Exercise text -
Content starts

NIAMEY, NIGER — In a move hailed by the military junta as a landmark victory for “economic sovereignty,” the Republic of Niger has reported a staggering 300% surge in mining revenues for 2025, following the expulsion of French mining firms and military forces.
According to a formal announcement by the Minister of Mines, Abarchi Ousmane, the state treasury received 18.2 billion CFA francs ($32.6 million) from mining activities in 2025. This stands in sharp contrast to the 6.2 billion CFA francs recorded in 2024, when French corporations still dominated the sector.
The End of French Uranium Control
The dramatic rise in revenue follows the decision by Niger’s military leadership, the National Council for the Safeguard of the Homeland (CNSP), to revoke long-standing mining permits held by French giants.
A key turning point occurred in June 2024, when the government officially kicked France out of the Imouraren mine—one of the world’s largest uranium deposits—by stripping the French nuclear group Orano of its permit. Niamey has since moved to nationalise several assets and launch state-backed firms to oversee the extraction of the country’s natural wealth.
Shifting from Raw Exports to Value Addition
Minister Ousmane highlighted that the revenue explosion was driven by a new strategy of domestic processing.
- Gold Refinement: Niger launched its first major domestic gold processing firm in 2025, ending the era of exporting raw, unrefined gold.
- Diversified Portfolio: Beyond uranium, the government has accelerated copper production and expanded gold mining operations under new agreements.
- New Partners: Since cutting ties with Paris, Niger has opened its doors to mining operators from Russia, China, and Turkey, which reportedly operate under tax frameworks that provide significantly higher royalties to the host nation.
“Real Independence Pays”
The announcement has sparked widespread celebration among supporters of the transition government, who view the financial boost as proof that colonial-era agreements held the nation’s economy back for decades.

Content ends

Extracted entries -
Content starts

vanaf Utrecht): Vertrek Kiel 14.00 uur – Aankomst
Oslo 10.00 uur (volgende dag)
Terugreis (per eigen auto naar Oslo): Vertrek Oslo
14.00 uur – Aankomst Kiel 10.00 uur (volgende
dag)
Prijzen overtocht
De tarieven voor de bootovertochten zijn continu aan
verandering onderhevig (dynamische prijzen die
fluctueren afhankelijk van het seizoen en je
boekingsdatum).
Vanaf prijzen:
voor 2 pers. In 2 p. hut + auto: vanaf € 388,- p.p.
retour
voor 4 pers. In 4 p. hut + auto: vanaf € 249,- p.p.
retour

Content ends
Content starts

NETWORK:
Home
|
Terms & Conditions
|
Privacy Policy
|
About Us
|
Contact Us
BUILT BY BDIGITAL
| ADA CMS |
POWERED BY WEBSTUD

Content ends
Content starts

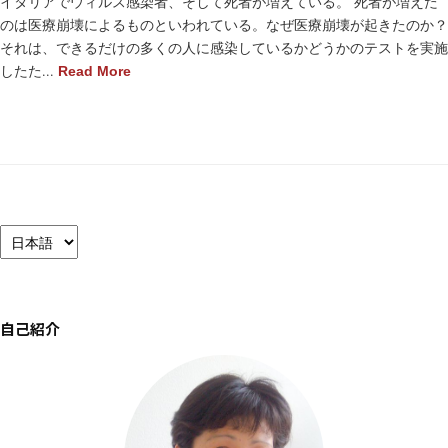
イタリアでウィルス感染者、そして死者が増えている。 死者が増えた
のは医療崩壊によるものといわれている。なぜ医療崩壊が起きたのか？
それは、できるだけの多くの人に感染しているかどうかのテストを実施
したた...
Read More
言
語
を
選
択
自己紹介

Content ends

Work required -
Answer these from the article on Niger's mining revenues:
1. How much did the state treasury receive from mining activities in 2025?
2. Which French nuclear group was stripped of its permit for the Imouraren mine?
3. Operators from which countries has Niger opened its doors to since cutting ties with Paris?

Exercise response -
1. 18.2 billion CFA francs ($32.6 million)
2. Orano
3. Russia, China, and Turkey